§ **ASSIGNMENT**: With the pictures left out, transcribe exactly the lines from the one with "25: (436, 90)" through the end of the data.

[Saved entries]
────────

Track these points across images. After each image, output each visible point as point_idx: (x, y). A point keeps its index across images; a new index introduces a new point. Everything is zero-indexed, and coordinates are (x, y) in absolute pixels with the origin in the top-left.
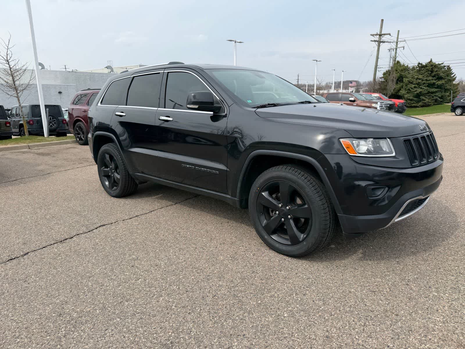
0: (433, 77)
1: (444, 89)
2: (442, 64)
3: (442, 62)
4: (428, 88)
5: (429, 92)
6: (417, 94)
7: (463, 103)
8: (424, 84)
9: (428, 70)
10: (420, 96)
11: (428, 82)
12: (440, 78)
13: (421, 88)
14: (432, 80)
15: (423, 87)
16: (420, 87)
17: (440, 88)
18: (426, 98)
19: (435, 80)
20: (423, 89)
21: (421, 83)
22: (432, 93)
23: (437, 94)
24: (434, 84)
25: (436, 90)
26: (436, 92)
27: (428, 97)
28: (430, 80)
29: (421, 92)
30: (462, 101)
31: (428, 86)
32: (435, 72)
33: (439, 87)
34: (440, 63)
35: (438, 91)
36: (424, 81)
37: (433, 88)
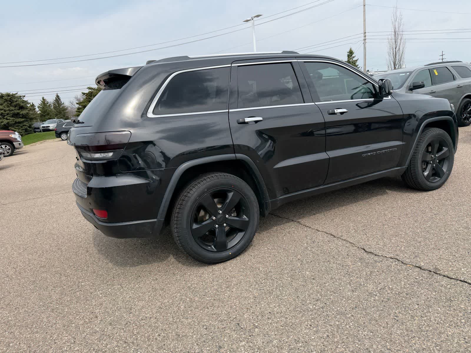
0: (15, 106)
1: (29, 118)
2: (17, 94)
3: (16, 92)
4: (14, 118)
5: (16, 123)
6: (5, 125)
7: (65, 128)
8: (8, 114)
9: (6, 100)
10: (8, 127)
11: (11, 112)
12: (22, 108)
13: (7, 119)
14: (15, 110)
15: (8, 118)
16: (5, 117)
17: (25, 118)
18: (15, 128)
19: (19, 110)
20: (8, 120)
21: (4, 113)
22: (19, 123)
23: (25, 123)
24: (18, 114)
25: (23, 119)
26: (23, 122)
27: (17, 128)
28: (12, 110)
29: (8, 123)
30: (63, 126)
31: (12, 117)
32: (15, 102)
33: (24, 116)
34: (14, 93)
35: (25, 120)
36: (6, 112)
37: (18, 118)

────────

§ **ANSWER BOX**:
25: (436, 90)
26: (436, 92)
27: (428, 97)
28: (430, 80)
29: (421, 92)
30: (462, 101)
31: (428, 86)
32: (435, 72)
33: (439, 87)
34: (440, 63)
35: (438, 91)
36: (424, 81)
37: (433, 88)
0: (15, 106)
1: (29, 118)
2: (17, 94)
3: (16, 92)
4: (14, 118)
5: (16, 123)
6: (5, 125)
7: (65, 128)
8: (8, 114)
9: (6, 100)
10: (8, 127)
11: (11, 112)
12: (22, 108)
13: (7, 119)
14: (15, 110)
15: (8, 118)
16: (5, 117)
17: (25, 118)
18: (15, 128)
19: (19, 110)
20: (8, 120)
21: (4, 113)
22: (19, 123)
23: (25, 123)
24: (18, 114)
25: (23, 119)
26: (23, 122)
27: (17, 128)
28: (12, 110)
29: (8, 123)
30: (63, 126)
31: (12, 117)
32: (15, 102)
33: (24, 116)
34: (14, 93)
35: (25, 120)
36: (6, 112)
37: (18, 118)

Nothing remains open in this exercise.